TRECHO SELECIONADO>
· · ·
15 de março de 2010

quando o possível basta.

Há dias que são exatos. Hoje foi assim. Meu cérebro era meu e eu tinha calma pra pensar nas coisas que tenho que pensar. Quando digo coisas que tenho que pensar quero dizer coisas do mundo prático e real - que é chatinho, mas inevitável.
Resolvi minhas mumunhas e fiquei satisfeito. Conversei com o Tio da Kombi de S. Tereza e vi que meus preconceitos são amparados pelos antigos moradores de lá.
Hoje, se não fosse estupidez, eu diria: sou um cara livre.
E sentado no bar o mundo desfila e eu vejo:
  1. Mulheres com mais de 30 e poucos carregando sacolas de supermercado após o horário de expediente é algo deslumbrante. Há quase um padrão: poucas sacolas, tailleurs e um rosto calmo de cansaço satisfeito. Há qualquer vaidade bonita nessas mulheres: vaidade bíblica do comprará seu pão com o suor do seu rosto. Sempre as imagino morando sozinhas, chegando em casa e tirando as compras da sacola. Daí tomam banho, arrumam a jantinha e se preparam pra dormir. Os lençóis lindos e cheirosos com 13.000 fios.
  2. Elegância é um treco realmente difícil de explicar. Não tem a ver com roupa e não tem a ver com beleza. Elegância é dessas coisas veladas e misteriosas. Quando você se depara com uma elegância, você tem certeza da sua existência. Quando não há elegância você nem lembra que elegância existe.
· · ·
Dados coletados
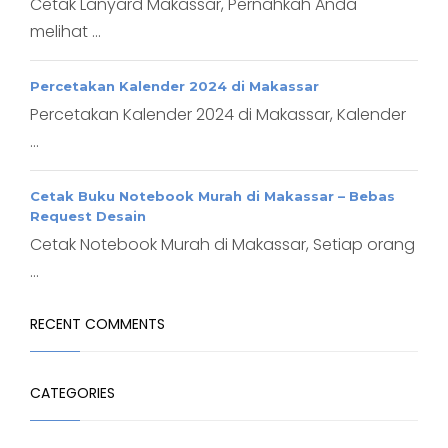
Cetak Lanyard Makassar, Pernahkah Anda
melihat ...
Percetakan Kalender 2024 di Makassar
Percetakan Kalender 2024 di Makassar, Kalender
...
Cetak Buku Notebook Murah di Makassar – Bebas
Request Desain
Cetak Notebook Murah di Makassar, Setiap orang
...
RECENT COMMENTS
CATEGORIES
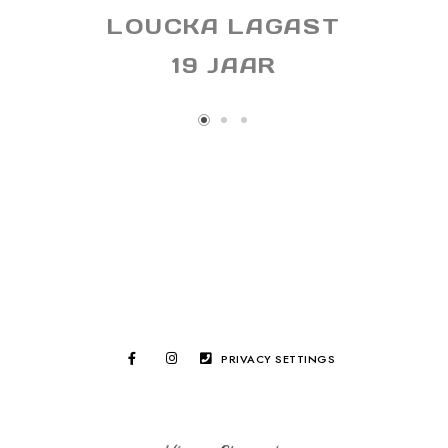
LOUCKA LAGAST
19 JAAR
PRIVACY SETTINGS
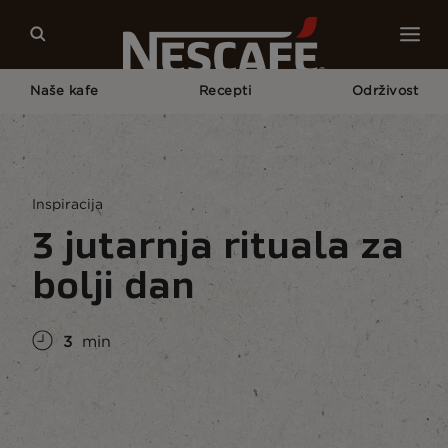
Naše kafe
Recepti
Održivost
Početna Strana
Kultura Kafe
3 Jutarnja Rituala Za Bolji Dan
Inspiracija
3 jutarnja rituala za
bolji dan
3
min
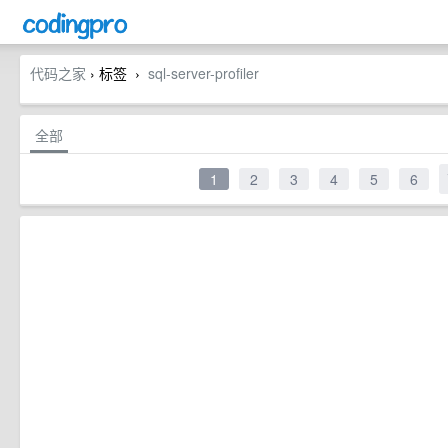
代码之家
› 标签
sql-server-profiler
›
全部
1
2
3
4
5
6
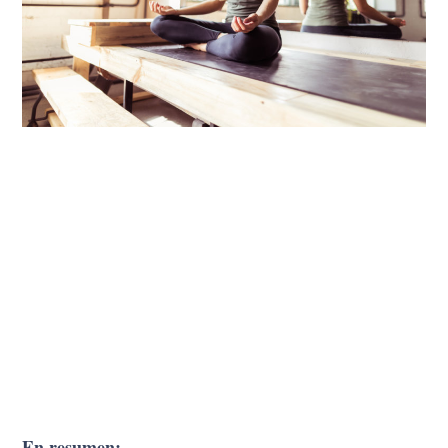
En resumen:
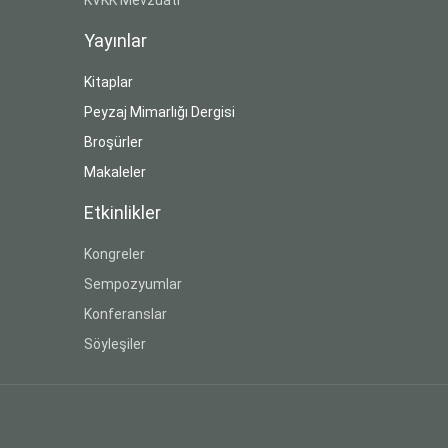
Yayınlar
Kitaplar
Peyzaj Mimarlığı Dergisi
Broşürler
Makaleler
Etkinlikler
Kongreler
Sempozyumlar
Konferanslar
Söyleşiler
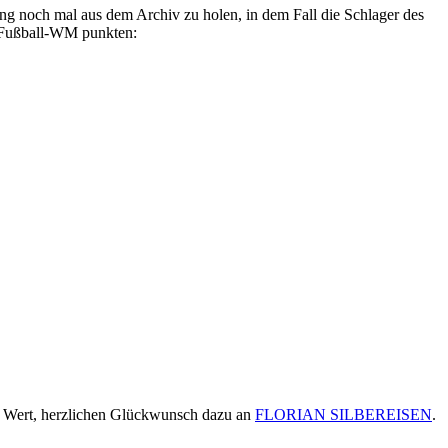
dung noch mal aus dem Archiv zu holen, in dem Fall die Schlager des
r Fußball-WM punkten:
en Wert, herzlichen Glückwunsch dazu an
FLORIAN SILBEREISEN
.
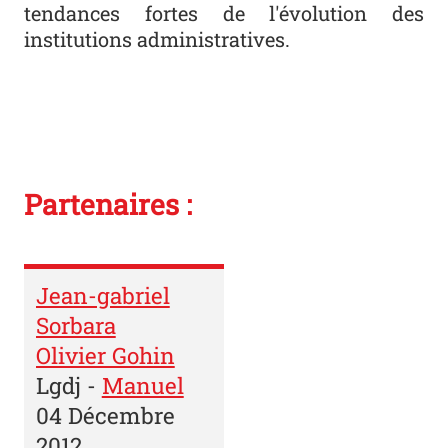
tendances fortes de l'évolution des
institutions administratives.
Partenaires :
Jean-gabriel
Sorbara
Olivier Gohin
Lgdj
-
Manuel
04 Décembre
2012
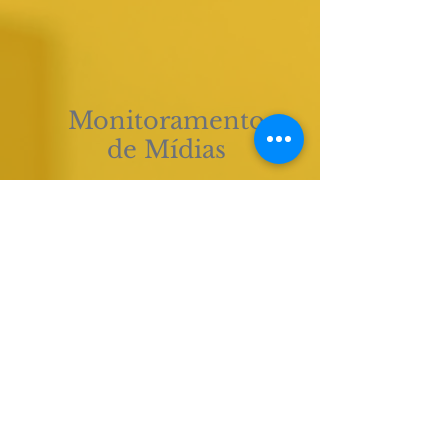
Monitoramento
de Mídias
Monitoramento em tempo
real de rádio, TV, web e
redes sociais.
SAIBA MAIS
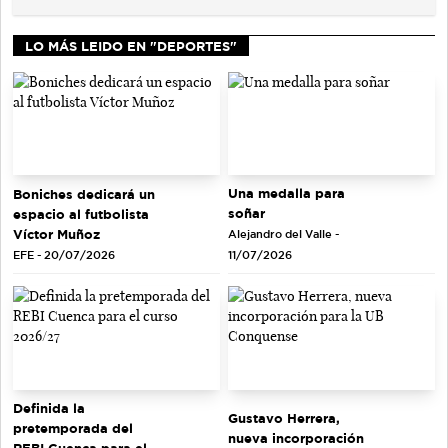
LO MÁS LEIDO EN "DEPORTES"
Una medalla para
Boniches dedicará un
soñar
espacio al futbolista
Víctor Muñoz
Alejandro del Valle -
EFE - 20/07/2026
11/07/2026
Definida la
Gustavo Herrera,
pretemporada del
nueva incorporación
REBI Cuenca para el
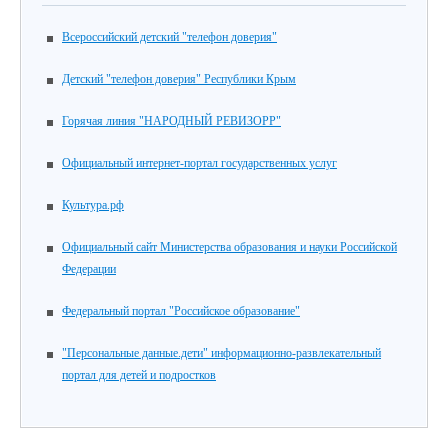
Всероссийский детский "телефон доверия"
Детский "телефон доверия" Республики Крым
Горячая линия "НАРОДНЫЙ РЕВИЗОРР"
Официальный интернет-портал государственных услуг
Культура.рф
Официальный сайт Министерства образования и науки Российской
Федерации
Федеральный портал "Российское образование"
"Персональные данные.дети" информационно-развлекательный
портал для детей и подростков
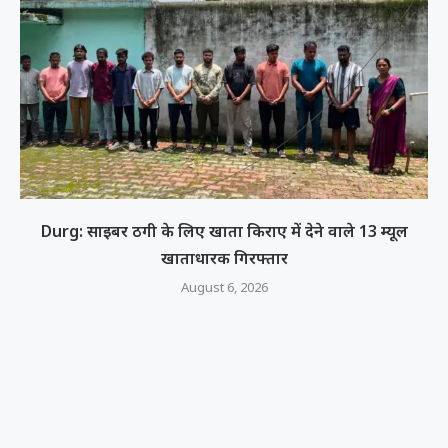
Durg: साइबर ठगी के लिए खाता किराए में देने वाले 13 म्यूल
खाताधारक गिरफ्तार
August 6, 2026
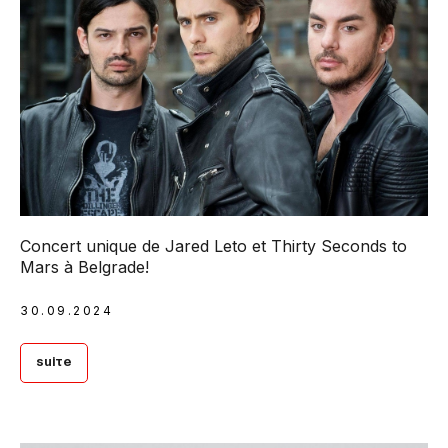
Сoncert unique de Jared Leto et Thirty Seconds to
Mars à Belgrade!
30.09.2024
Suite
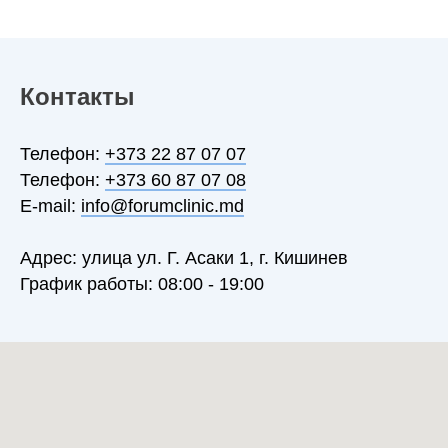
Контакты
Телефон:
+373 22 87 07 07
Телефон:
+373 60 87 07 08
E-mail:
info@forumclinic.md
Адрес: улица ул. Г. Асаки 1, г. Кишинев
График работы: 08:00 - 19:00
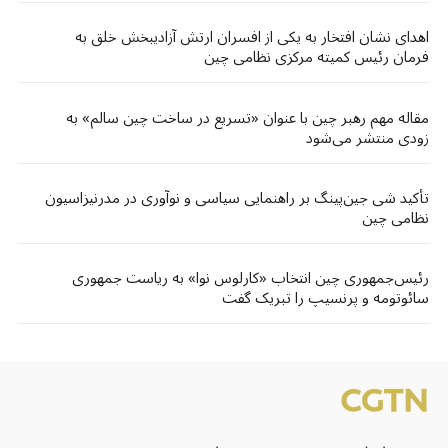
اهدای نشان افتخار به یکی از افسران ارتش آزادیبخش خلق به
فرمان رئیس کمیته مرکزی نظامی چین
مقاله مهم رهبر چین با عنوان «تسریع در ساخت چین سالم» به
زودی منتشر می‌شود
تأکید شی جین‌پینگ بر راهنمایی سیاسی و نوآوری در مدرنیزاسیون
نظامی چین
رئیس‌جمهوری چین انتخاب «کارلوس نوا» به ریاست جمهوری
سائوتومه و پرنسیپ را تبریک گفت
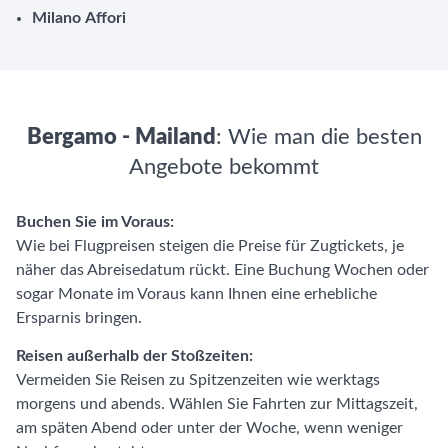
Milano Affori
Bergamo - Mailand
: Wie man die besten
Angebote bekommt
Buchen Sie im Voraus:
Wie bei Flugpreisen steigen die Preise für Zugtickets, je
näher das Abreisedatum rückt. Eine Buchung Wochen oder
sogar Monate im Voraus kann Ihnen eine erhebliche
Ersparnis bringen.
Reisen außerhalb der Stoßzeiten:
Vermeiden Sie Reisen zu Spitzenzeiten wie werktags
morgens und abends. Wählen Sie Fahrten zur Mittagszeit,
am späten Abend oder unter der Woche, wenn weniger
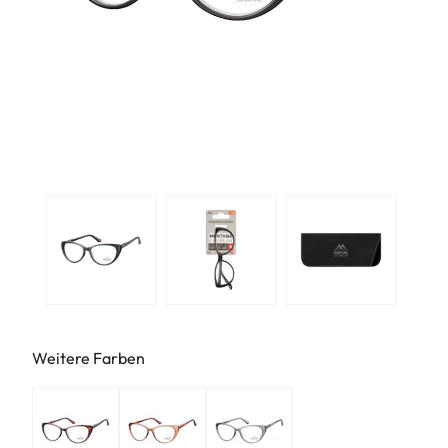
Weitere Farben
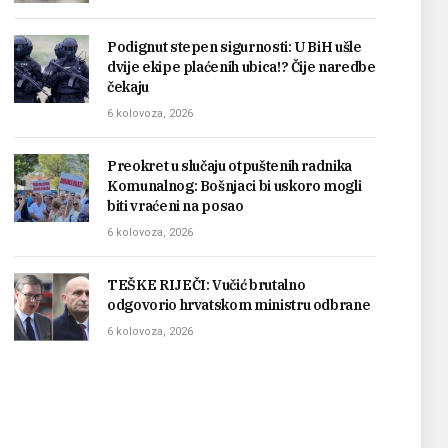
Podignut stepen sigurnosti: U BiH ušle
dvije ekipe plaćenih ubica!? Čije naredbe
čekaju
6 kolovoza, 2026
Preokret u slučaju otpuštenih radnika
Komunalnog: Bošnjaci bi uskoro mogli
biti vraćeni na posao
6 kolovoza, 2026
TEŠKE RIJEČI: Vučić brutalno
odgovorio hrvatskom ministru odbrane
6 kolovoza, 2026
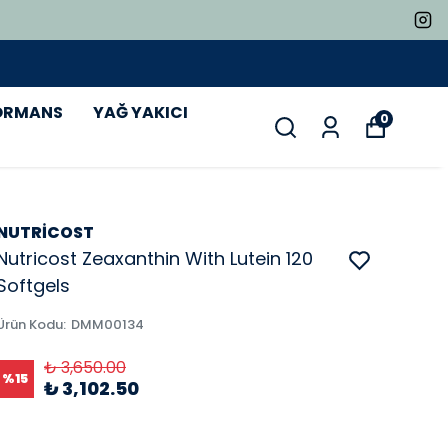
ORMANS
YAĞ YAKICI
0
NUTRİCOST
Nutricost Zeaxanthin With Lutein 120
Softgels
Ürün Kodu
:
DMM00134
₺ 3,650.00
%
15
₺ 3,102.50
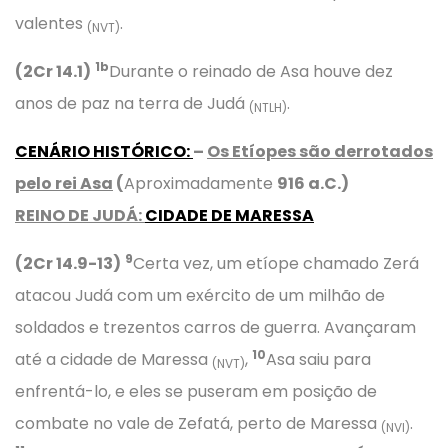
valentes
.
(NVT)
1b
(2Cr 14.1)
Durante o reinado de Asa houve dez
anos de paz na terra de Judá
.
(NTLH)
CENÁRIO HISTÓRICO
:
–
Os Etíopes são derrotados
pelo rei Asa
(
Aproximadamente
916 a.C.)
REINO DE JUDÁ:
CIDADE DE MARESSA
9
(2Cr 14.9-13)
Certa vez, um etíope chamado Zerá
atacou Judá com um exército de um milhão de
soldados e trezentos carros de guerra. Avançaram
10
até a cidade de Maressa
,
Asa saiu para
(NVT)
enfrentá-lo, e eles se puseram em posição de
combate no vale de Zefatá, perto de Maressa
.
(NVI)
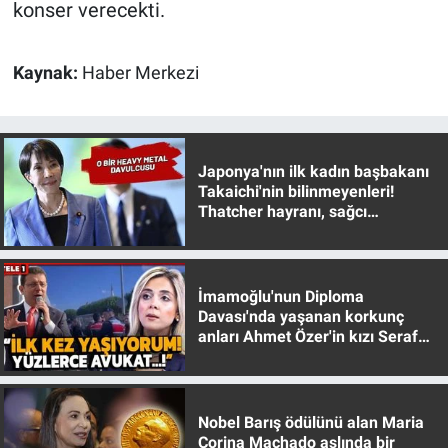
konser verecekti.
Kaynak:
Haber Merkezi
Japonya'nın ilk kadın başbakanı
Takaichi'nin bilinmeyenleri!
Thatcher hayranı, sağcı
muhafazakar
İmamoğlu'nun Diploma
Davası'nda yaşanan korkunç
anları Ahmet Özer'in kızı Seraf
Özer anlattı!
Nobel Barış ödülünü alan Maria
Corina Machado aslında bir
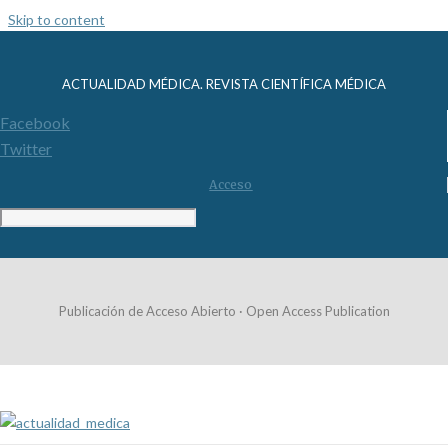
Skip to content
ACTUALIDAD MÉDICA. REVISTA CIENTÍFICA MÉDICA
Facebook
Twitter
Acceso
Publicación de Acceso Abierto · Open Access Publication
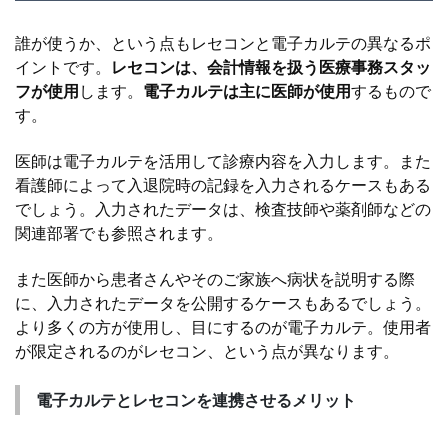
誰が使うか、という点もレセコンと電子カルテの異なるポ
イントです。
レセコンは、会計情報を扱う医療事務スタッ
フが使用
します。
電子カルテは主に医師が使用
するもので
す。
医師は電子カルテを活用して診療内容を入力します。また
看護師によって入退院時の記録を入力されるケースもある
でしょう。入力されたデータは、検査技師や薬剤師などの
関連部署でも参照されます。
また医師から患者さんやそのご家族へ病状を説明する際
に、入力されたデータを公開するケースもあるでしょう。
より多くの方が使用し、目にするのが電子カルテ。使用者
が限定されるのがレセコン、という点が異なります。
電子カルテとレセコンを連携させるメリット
· · ·
USANDO AS INFORMAÇÕES>
- 1) Reescreva a parte do trecho selecionado que começa com as palavras "Resolvi minhas mumunhas" e termina com "moradores de lá.", trocando "mumunhas" por "pendências".
- 2) Diga se cada afirmação concorda com o trecho selecionado, respondendo sim ou não e citando as palavras do texto que decidem: (a) No trecho, há uma conversa com o Tio da Kombi de S. Tereza. (b) Elegância tem a ver com roupa. (c) As mulheres com mais de 30 e poucos carregam muitas sacolas.

RESPOSTAS POR ITEM>
- 1)
Resolvi minhas pendências e fiquei satisfeito. Conversei com o Tio da Kombi de S. Tereza e vi que meus preconceitos são amparados pelos antigos moradores de lá.

- 2)
(a) Sim: "Conversei com o Tio da Kombi de S. Tereza".
(b) Não: "Não tem a ver com roupa e não tem a ver com beleza".
(c) Não: "poucas sacolas".